Cell Therapeutics, Inc.Apr 28 2010

Cell Therapeutics, Inc. ("CTI" or the "Company") (Nasdaq and MTA: CTIC) today reported recent accomplishments and financial results for the first quarter ended March 31, 2010.

"It was encouraging to receive a positive reception from the European Medicinal Agency's (EMEA) clinical experts regarding our plans to submit a Marketing Authorization Application (MAA) for pixantrone in the European Union. Concurrently, we are working with leading lymphoma treatment practices across the U.S. and look forward to working with the U.S. Food and Drug Administration (FDA) on the design of a follow-on pivotal clinical trial in an effort to fulfill the requirements for marketing approval of pixantrone in the U.S.," said James A. Bianco, M.D., Chief Executive Officer of the Company. "We firmly believe that given the strength of evidence across clinically meaningful primary and secondary endpoints that pixantrone would fulfill a significant unmet medical need for patients who have no other approved options through establishing an expanded access program in the U.S. We remain committed to patients with non-Hodgkin's lymphoma (NHL) and in bringing this important new therapeutic option to them in as expeditious manner as possible."

Recent Highlights

• In preparation for its submission of a MAA for pixantrone in Europe, the Company met with the EMEA's Committee for Medicinal Products for Human Use (CHMP) clinical experts (rapporteurs) and the EMEA's medical reviewers. Discussion and feedback from those meetings was supportive of filing the MAA on the basis of the PIX301 trial. The Company expects to submit the MAA in the second half of 2010.
• The Company met with the EMEA's Pediatric Committee (the "PDCO") who recommended that the Company should submit an updated Pediatric Investigation Plan ("PIP") for pixantrone following discussions about the preclinical and clinical pixantrone data, including PIX301, and the desire to explore the potential benefits pixantrone may offer to children with hematologic cancers. The Company expects to submit a revised PIP to the EMEA by the end of the second quarter of 2010.
• The Company successfully raised gross proceeds of $30 million in January 2010 and additional gross proceeds of $20 million in April 2010 through financings with institutional investors.
• The Company implemented a cost reduction plan in April 2010, aimed at reducing planned operating expenses that are expected to result in savings of approximately $16 million in 2010. The Company's total projected operating expenses, excluding equity based compensation, are expected to be approximately $60 million in 2010, which is a 21% reduction from its previously projected estimates. As a result of reducing these expenses, the Company is targeting an average net operating burn rate of approximately $4.4 million per month starting in the second quarter of 2010.

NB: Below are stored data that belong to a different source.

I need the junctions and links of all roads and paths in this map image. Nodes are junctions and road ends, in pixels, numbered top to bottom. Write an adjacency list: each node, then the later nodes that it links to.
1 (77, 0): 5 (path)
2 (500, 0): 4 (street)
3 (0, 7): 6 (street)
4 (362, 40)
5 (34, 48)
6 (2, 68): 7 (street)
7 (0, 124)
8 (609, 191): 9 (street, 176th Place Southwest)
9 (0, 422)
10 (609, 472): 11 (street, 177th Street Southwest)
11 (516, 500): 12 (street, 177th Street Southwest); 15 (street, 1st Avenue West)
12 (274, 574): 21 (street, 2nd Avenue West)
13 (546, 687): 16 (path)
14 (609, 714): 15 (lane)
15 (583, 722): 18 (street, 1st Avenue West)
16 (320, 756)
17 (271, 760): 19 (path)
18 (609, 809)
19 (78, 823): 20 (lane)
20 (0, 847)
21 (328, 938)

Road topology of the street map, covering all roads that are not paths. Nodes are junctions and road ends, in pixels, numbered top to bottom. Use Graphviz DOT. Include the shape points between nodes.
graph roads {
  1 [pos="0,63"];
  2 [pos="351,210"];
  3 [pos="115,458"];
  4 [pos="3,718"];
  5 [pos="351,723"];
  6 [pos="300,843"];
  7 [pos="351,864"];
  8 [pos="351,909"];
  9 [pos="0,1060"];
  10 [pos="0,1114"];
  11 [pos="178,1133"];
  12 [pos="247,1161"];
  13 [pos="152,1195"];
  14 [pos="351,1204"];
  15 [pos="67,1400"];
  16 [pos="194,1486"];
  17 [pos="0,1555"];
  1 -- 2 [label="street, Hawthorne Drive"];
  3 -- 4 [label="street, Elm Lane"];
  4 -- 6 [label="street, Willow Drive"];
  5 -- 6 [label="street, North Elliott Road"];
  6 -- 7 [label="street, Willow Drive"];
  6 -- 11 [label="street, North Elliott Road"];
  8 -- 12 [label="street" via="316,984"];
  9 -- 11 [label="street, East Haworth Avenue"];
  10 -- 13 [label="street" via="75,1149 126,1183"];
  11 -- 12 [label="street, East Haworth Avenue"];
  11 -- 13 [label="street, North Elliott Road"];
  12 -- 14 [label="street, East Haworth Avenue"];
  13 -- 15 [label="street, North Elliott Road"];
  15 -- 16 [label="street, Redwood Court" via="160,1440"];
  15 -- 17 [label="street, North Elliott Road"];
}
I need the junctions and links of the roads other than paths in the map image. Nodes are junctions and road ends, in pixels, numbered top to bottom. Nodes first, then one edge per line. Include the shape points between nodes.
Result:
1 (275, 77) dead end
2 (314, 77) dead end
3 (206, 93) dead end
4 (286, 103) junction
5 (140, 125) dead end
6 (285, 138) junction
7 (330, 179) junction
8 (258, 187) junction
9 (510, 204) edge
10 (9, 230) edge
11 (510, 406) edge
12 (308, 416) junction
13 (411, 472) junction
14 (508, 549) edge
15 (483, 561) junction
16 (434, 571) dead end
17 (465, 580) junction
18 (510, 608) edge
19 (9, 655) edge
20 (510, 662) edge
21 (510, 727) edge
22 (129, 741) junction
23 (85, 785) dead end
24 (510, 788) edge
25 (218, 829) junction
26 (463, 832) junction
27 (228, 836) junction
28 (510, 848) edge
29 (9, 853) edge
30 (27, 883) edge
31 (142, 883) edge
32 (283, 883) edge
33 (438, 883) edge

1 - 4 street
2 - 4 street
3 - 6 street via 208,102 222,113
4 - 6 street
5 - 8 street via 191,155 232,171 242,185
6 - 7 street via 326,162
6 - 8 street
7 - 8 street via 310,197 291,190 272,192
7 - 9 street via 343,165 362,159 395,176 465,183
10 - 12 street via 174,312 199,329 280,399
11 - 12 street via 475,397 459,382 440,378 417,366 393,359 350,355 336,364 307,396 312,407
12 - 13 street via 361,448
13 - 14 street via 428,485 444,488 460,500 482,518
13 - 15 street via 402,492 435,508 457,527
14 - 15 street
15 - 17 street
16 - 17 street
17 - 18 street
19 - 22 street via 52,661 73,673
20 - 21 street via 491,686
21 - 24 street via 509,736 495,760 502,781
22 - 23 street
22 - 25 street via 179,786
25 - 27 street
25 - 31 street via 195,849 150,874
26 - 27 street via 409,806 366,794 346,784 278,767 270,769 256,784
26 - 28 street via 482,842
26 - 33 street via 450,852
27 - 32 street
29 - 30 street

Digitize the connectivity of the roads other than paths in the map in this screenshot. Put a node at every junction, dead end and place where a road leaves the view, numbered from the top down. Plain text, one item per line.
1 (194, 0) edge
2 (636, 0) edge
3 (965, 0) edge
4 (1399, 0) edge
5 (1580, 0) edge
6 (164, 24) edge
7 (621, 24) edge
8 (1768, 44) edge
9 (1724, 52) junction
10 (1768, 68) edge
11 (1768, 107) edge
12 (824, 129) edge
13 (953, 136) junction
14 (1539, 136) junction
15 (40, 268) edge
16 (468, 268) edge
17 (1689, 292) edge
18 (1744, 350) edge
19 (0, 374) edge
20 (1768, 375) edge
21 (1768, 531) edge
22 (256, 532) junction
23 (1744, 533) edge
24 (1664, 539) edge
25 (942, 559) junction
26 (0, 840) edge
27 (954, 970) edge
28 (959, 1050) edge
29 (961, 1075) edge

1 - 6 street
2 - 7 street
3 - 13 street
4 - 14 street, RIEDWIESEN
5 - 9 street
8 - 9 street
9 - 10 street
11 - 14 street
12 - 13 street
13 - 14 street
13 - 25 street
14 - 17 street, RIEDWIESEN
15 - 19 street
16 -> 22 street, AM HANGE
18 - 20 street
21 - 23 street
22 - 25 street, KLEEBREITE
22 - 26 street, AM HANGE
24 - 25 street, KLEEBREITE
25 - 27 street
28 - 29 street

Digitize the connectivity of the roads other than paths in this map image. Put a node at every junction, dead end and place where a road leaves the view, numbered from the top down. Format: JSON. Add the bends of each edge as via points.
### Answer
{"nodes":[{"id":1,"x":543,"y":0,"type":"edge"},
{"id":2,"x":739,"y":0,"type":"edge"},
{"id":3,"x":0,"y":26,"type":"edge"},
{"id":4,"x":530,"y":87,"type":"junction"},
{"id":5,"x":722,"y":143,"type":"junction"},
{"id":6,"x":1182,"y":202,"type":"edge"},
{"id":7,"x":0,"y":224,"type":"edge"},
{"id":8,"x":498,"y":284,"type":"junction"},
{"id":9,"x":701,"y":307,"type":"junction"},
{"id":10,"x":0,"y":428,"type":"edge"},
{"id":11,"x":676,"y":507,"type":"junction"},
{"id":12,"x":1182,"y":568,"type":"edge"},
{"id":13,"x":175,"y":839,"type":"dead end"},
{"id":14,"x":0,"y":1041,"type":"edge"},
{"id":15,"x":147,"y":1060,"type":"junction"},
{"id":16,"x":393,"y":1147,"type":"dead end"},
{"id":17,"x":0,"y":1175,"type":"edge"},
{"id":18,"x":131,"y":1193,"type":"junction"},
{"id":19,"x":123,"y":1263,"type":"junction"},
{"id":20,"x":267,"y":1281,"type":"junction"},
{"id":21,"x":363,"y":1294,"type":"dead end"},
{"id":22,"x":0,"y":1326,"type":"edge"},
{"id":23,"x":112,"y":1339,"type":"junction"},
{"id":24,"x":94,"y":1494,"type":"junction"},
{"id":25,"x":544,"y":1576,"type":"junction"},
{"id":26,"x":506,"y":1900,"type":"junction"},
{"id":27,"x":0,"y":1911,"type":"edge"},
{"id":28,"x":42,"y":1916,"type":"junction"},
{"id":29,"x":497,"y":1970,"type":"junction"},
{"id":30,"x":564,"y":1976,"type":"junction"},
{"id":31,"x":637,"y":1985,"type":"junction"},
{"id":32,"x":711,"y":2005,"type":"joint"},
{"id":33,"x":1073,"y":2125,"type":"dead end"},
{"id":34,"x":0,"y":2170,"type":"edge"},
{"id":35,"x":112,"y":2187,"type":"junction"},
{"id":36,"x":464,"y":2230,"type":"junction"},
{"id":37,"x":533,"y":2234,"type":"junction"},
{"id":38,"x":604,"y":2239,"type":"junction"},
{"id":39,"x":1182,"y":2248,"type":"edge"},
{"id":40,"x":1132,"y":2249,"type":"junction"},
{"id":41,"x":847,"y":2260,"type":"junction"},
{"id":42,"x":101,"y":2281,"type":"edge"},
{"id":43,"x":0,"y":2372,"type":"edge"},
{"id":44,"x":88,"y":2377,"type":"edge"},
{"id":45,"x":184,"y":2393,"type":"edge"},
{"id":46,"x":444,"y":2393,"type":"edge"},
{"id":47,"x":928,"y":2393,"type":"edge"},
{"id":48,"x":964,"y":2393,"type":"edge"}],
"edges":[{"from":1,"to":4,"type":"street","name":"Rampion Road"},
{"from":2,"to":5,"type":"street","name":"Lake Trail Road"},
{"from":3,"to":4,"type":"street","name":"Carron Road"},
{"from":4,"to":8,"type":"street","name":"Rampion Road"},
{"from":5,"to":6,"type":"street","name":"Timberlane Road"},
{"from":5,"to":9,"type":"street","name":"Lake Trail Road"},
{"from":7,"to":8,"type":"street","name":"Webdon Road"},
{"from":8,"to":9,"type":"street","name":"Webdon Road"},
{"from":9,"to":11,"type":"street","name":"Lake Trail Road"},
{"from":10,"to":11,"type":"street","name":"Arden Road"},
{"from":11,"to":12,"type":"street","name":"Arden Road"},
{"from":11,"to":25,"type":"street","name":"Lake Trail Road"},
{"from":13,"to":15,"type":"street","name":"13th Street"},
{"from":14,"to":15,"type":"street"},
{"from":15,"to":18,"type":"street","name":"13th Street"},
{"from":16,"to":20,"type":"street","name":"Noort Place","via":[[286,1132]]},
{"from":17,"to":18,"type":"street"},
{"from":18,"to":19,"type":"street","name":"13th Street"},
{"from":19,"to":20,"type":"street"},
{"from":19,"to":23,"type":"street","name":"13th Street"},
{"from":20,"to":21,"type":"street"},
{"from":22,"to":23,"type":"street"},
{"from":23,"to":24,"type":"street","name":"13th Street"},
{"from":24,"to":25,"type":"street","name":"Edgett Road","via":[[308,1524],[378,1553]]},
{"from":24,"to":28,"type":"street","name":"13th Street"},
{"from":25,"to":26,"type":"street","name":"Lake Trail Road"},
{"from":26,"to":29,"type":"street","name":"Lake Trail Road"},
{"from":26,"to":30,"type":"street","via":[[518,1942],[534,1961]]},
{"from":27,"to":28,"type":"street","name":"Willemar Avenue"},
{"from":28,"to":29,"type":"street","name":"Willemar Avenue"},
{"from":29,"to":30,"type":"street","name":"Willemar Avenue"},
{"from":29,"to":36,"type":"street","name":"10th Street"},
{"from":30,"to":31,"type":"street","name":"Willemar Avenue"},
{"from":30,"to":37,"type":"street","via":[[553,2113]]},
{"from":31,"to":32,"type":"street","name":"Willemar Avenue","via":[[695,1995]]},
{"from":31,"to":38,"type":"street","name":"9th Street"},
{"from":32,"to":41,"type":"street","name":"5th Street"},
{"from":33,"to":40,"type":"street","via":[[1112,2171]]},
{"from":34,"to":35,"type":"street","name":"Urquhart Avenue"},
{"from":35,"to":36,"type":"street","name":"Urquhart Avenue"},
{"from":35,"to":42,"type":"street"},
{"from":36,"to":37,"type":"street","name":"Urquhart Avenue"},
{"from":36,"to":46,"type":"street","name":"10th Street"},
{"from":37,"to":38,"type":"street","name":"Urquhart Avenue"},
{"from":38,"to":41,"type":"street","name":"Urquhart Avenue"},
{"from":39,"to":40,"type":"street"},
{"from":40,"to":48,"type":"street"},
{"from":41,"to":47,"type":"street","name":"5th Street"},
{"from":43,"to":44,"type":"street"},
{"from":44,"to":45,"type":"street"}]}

For the quarter ended March 31, 2010, total net operating expenses were $25.8 million compared to $6.6 million for the same period in 2009. The increase in total net operating expenses is mainly a result of expenses related to preparation for the potential pixantrone regulatory approval in the U.S. and Europe, a $7.8 million non-cash equity-based compensation expense recognized in 2010, and a $10.2 million gain on the sale of the Company's  investment in the Zevalin joint venture that was recognized in 2009. Research and development expenses decreased to $7.4 million compared to $8.0 million for the same period in 2009. Net loss attributable to common shareholders was $44.2 million ($0.07 per share) for the quarter ended March 31, 2010 compared to a net loss attributable to common shareholders of $13.1 million ($0.05 per share) for the same period in 2009.

CTI had approximately $41.5 million in cash and cash equivalents as of March 31, 2010. This does not include approximately $18.5 million in net proceeds the Company received in April 2010 in connection with a registered offering of preferred stock and warrants.